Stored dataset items
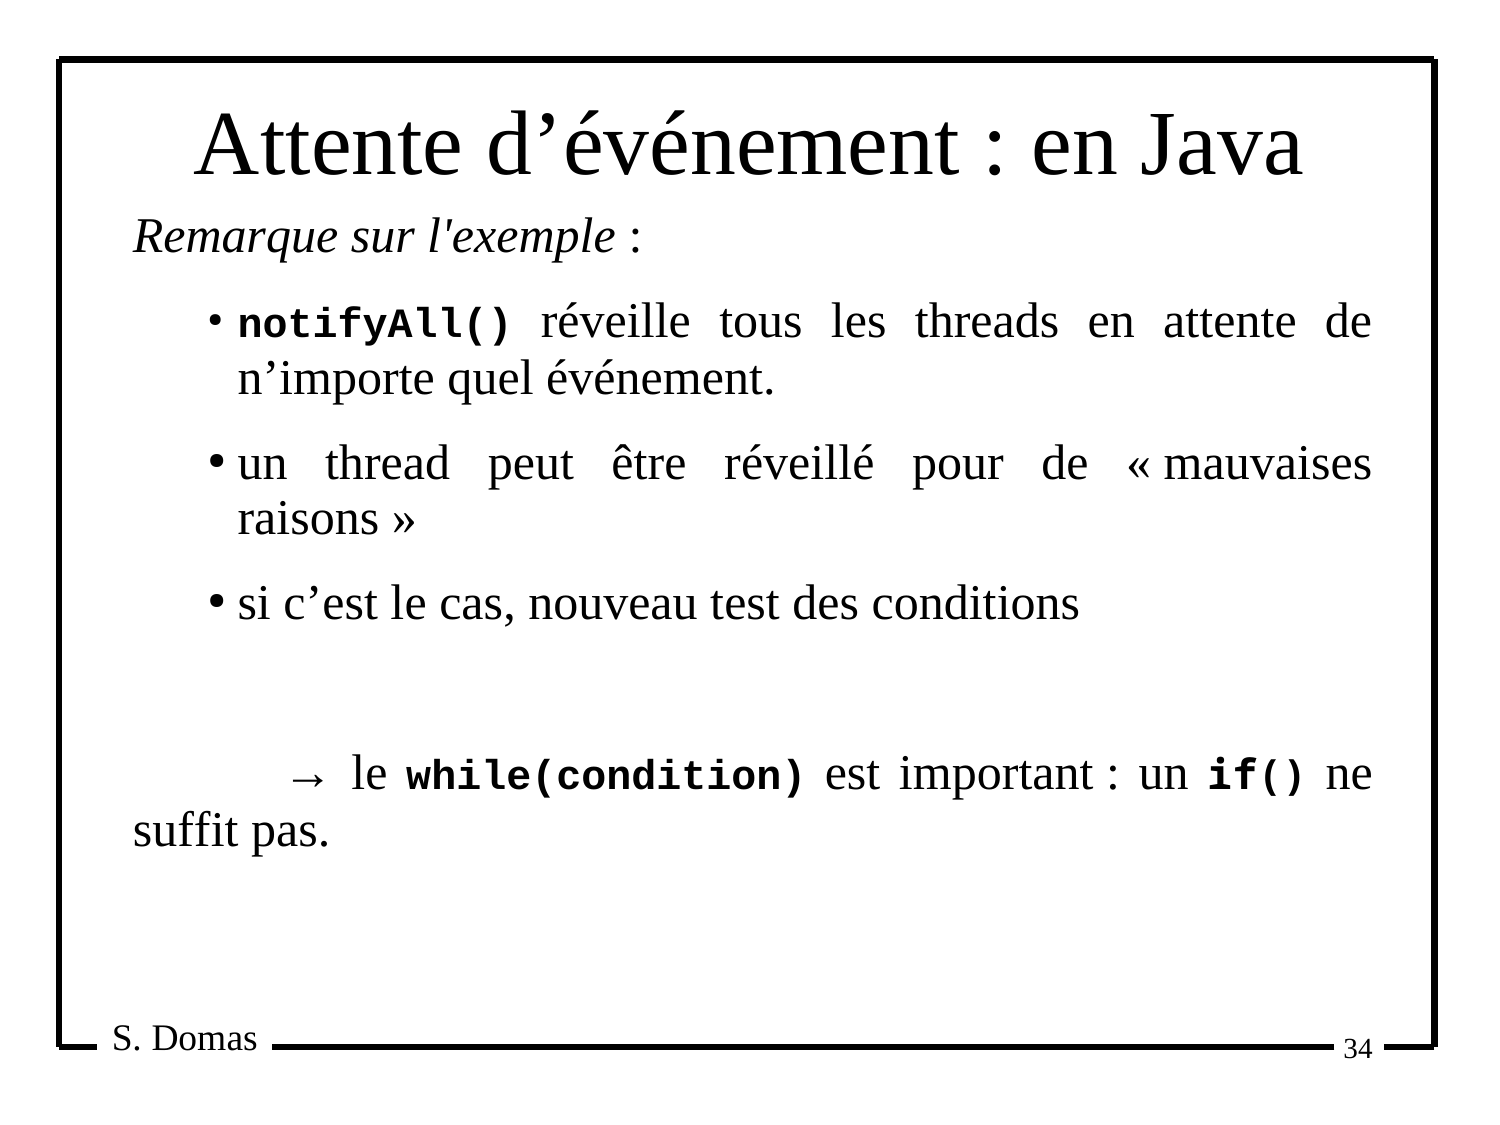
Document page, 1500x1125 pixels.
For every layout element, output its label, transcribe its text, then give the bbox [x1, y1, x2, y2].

text_box Remarque sur l'exemple : notifyAll() réveille tous les threads en attente de n’importe quel événement. un thread peut être réveillé pour de « mauvaises raisons » si c’est le cas, nouveau test des conditions → le while(condition) est important : un if() ne suffit pas. [118, 238, 1388, 1004]
title Attente d’événement : en Java [112, 49, 1388, 238]
text_box S. Domas [97, 1009, 273, 1067]
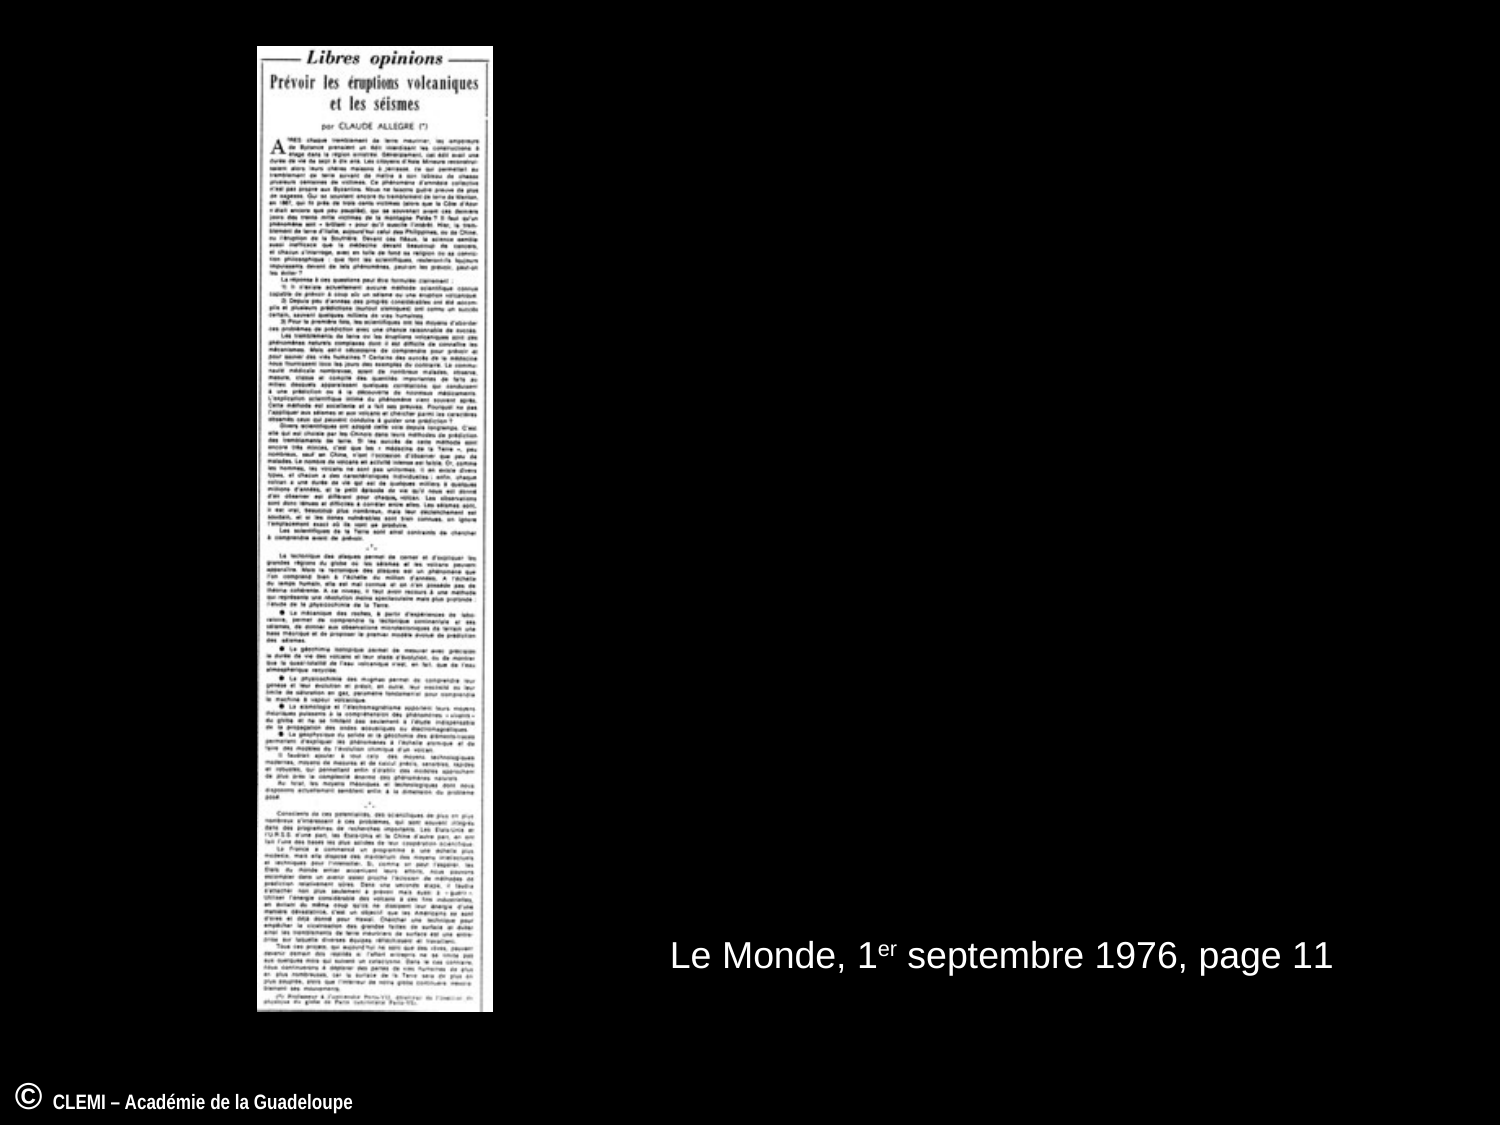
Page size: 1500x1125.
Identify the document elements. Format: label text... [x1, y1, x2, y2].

picture [257, 46, 493, 1012]
title Le Monde, 1er septembre 1976, page 11 [609, 913, 1395, 997]
text_box © CLEMI – Académie de la Guadeloupe [0, 1067, 575, 1125]
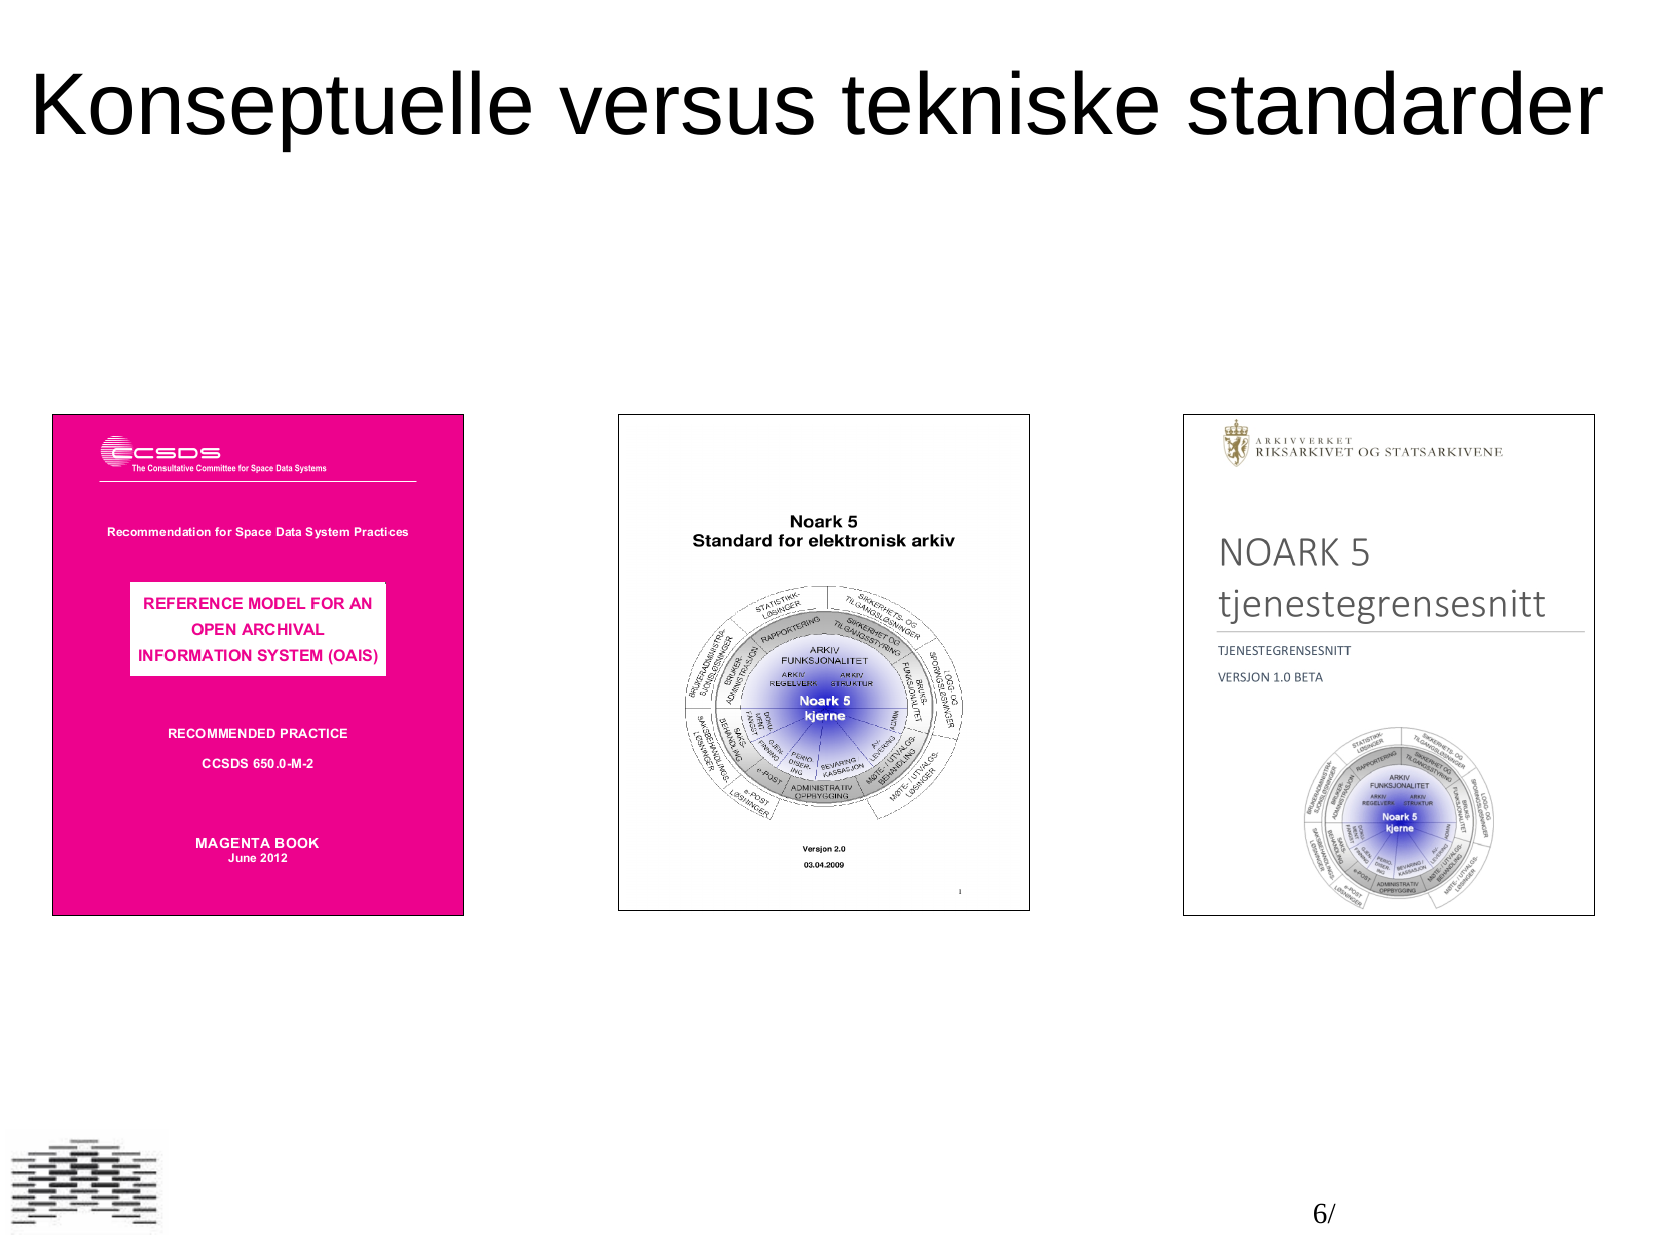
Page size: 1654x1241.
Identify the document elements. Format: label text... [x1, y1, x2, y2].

picture [52, 414, 464, 916]
title Konseptuelle versus tekniske standarder [0, 0, 1636, 203]
picture [626, 911, 1021, 916]
picture [626, 425, 1021, 910]
picture [1183, 414, 1595, 916]
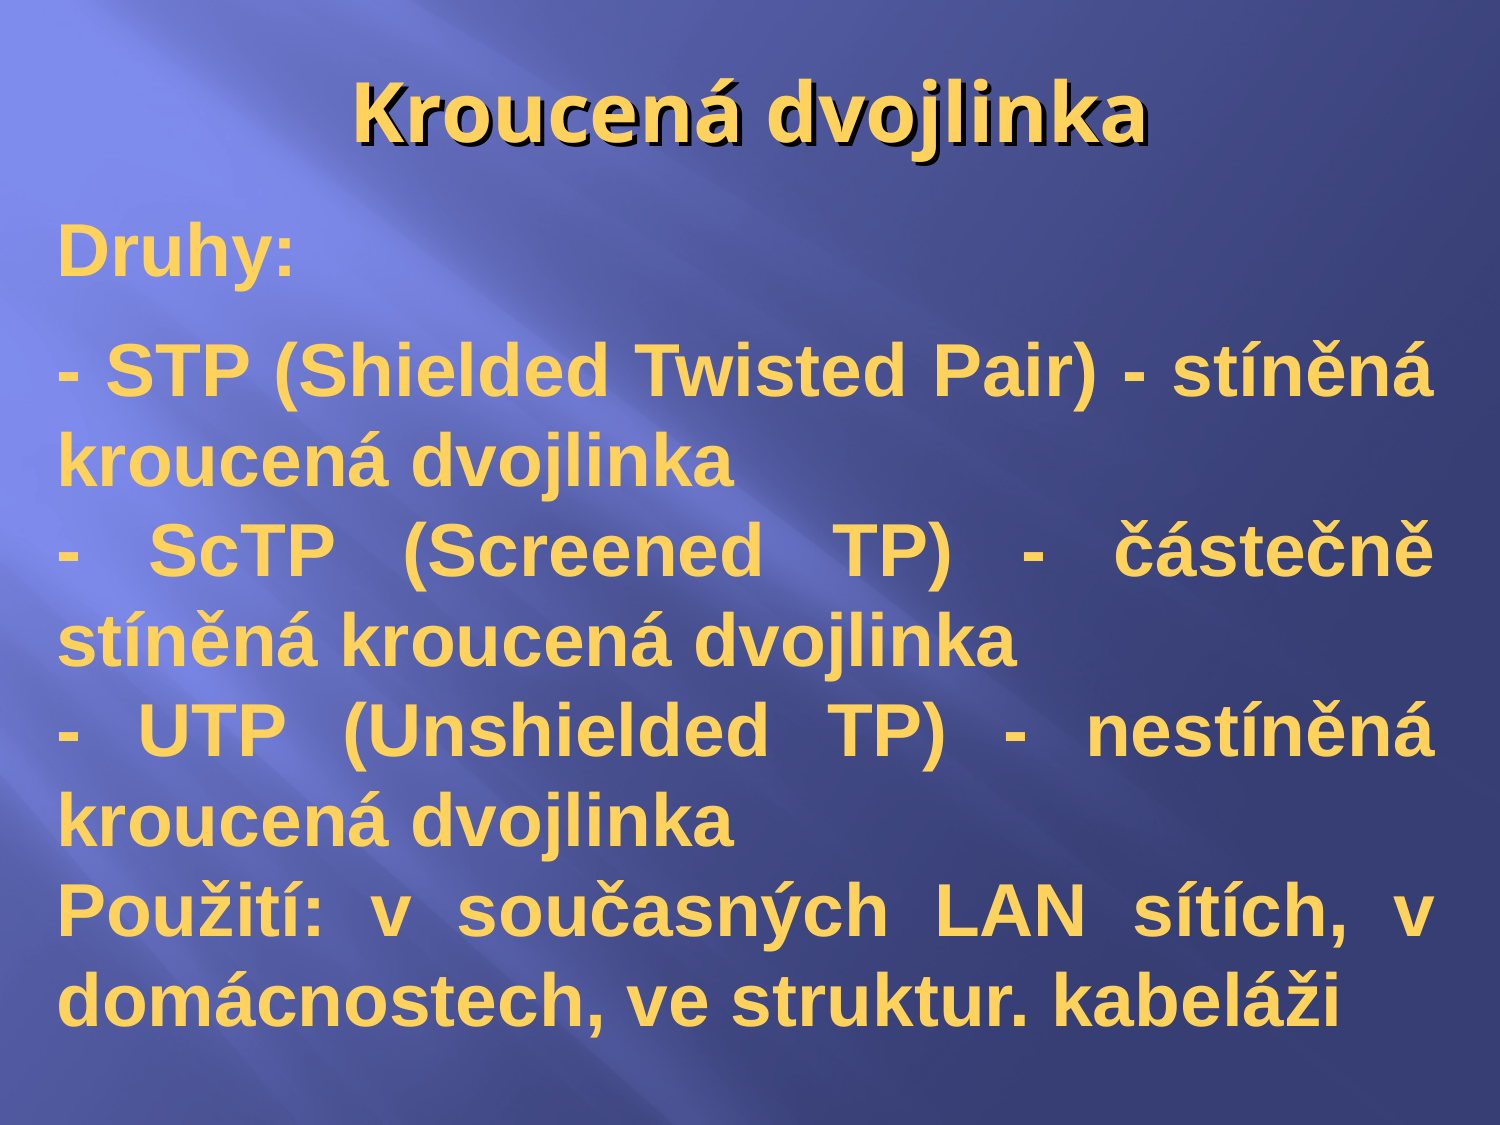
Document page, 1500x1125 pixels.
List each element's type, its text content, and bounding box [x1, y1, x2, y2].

*YOUR INSTRUCTIONS*
Return every line of the records above as a JSON list of strings, one string per line, skipping blank lines. Leave the pictures out of the answer.

*THE RESPONSE*
[
  "Document page, 1500x1125 pixels.",
  "For every layout element, output its label, transcribe its text, then give the bbox [x1, y1, x2, y2].",
  "text_box Remarque sur l'exemple : notifyAll() réveille tous les threads en attente de n’importe quel événement. un thread peut être réveillé pour de « mauvaises raisons » si c’est le cas, nouveau test des conditions → le while(condition) est important : un if() ne suffit pas. [118, 238, 1388, 1004]",
  "title Attente d’événement : en Java [112, 49, 1388, 238]",
  "text_box S. Domas [97, 1009, 273, 1067]",
  "Page size: 1500x1125.",
  "Identify the document elements. Format: label text... [x1, y1, x2, y2].",
  "picture [257, 46, 493, 1012]",
  "title Le Monde, 1er septembre 1976, page 11 [609, 913, 1395, 997]",
  "text_box © CLEMI – Académie de la Guadeloupe [0, 1067, 575, 1125]",
  "Page size: 1654x1241.",
  "Identify the document elements. Format: label text... [x1, y1, x2, y2].",
  "picture [52, 414, 464, 916]",
  "title Konseptuelle versus tekniske standarder [0, 0, 1636, 203]",
  "picture [626, 911, 1021, 916]",
  "picture [626, 425, 1021, 910]",
  "picture [1183, 414, 1595, 916]",
  "Document page, 1500x1125 pixels.",
  "List each element's type, its text content, and bounding box [x1, y1, x2, y2]."
]